A.I have seen aggression as a sign associated with confirmed brain tumors over the years but would never use it as a symptom to confirm or be definitive for the presence of a tumor. Aggression is much more common than brain tumors and there are many other causes. My advice would be to consult with a veterinary neurologist.

Category: Cat
Q.After my 12-year-old cat, Yoda, was diagnosed with asthma, my vet gave him steroid shots but they only made him miserable. I read your book and took him for acupuncture, which did not help. I tried giving him fish oil in his food, but he wouldn’t eat it. I feed him a good brand of grain-free food (the only one he will eat) and he still coughs. His coat looks good and shiny, and he sometimes has a little discharge from his eyes. Otherwise he looks okay. Sometime, he’ll go weeks without coughing, but last week he started coughing a couple times a day, usually when he’s relaxed, not when he’s playing. Your book mentions hydrocortisone, but isn’t that more for itchy skin? Is there anything I could give him to ease his coughing?

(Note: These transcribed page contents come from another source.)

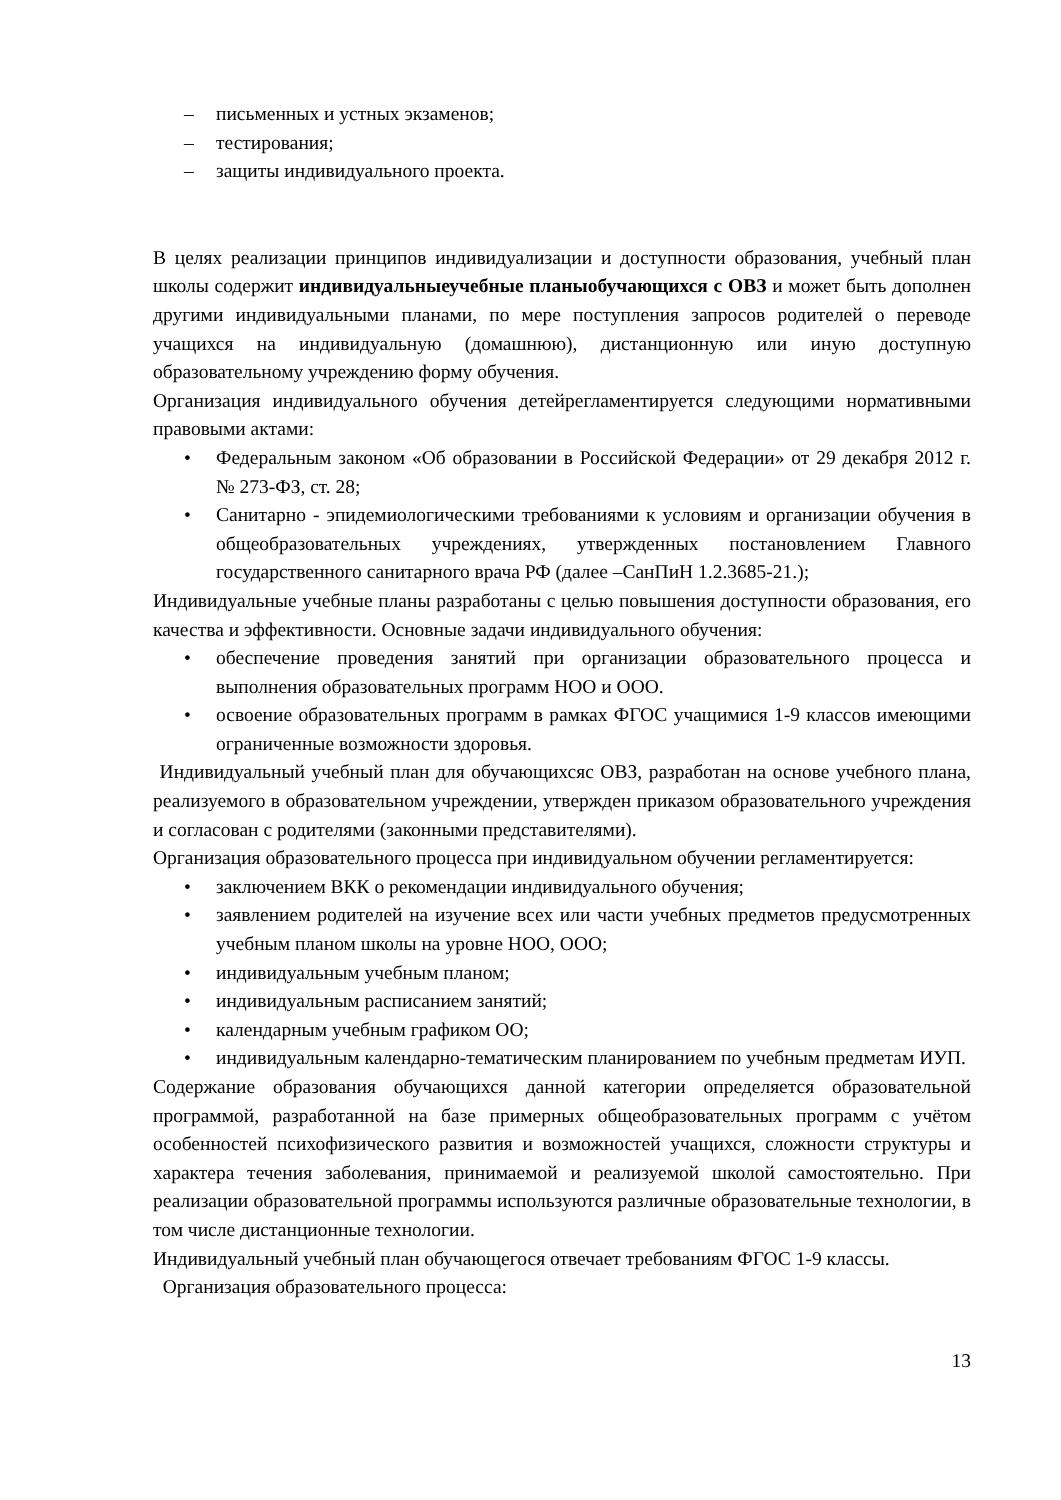– письменных и устных экзаменов;
– тестирования;
– защиты индивидуального проекта.
В целях реализации принципов индивидуализации и доступности образования, учебный план школы содержит индивидуальныеучебные планыобучающихся с ОВЗ и может быть дополнен другими индивидуальными планами, по мере поступления запросов родителей о переводе учащихся на индивидуальную (домашнюю), дистанционную или иную доступную образовательному учреждению форму обучения.
Организация индивидуального обучения детейрегламентируется следующими нормативными правовыми актами:
• Федеральным законом «Об образовании в Российской Федерации» от 29 декабря 2012 г. № 273-ФЗ, ст. 28;
• Санитарно - эпидемиологическими требованиями к условиям и организации обучения в общеобразовательных учреждениях, утвержденных постановлением Главного государственного санитарного врача РФ (далее –СанПиН 1.2.3685-21.);
Индивидуальные учебные планы разработаны с целью повышения доступности образования, его качества и эффективности. Основные задачи индивидуального обучения:
• обеспечение проведения занятий при организации образовательного процесса и выполнения образовательных программ НОО и ООО.
• освоение образовательных программ в рамках ФГОС учащимися 1-9 классов имеющими ограниченные возможности здоровья.
Индивидуальный учебный план для обучающихсяс ОВЗ, разработан на основе учебного плана, реализуемого в образовательном учреждении, утвержден приказом образовательного учреждения и согласован с родителями (законными представителями).
Организация образовательного процесса при индивидуальном обучении регламентируется:
• заключением ВКК о рекомендации индивидуального обучения;
• заявлением родителей на изучение всех или части учебных предметов предусмотренных учебным планом школы на уровне НОО, ООО;
• индивидуальным учебным планом;
• индивидуальным расписанием занятий;
• календарным учебным графиком ОО;
• индивидуальным календарно-тематическим планированием по учебным предметам ИУП.
Содержание образования обучающихся данной категории определяется образовательной программой, разработанной на базе примерных общеобразовательных программ с учётом особенностей психофизического развития и возможностей учащихся, сложности структуры и характера течения заболевания, принимаемой и реализуемой школой самостоятельно. При реализации образовательной программы используются различные образовательные технологии, в том числе дистанционные технологии.
Индивидуальный учебный план обучающегося отвечает требованиям ФГОС 1-9 классы.
Организация образовательного процесса:
13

A.The hydrocortisone mentioned is naturally derived from soy, but it’s still classed as a drug and you would need to obtain it through a veterinarian. Like any cortisone, it can be used for almost any inflammatory or allergy based condition and has fewer side effects than the synthetic varieties. Asthma would be covered in this category and I have used it successfully many times for this problem; I would, however, stop using it if it didn’t give a positive response. I also like using BHI’s Asthma, sometimes in combination with their Cough and/or Bronchitis remedies. I have also had fairly good success using Seven Forest’s herbal Pinellia formula.

Category: Cat
Q.A little while ago, my ten-year-old DSH cat had a really watery eye. I thought he had something in it because of all the watering and the fact that he was keeping it half closed. The third eyelid was slightly across at times, and there was a faint bit of pinkness in the white part. I was prepared to call the vet next day, but the eye cleared up overnight. I thought nothing more of it until five days later, when the same problem appeared in the opposite eye. Again, it cleared up in 24 hours. He had no other symptoms, and is active and eating well. It was ragweed season at the time, plus very dry and dusty because of drought; could it have been an allergic reaction to dust and/or pollen?


A.Yes, it could have been allergies. Without a direct examination, though, that’s only a guess. If the problem recurs again, I would have a veterinarian check it out.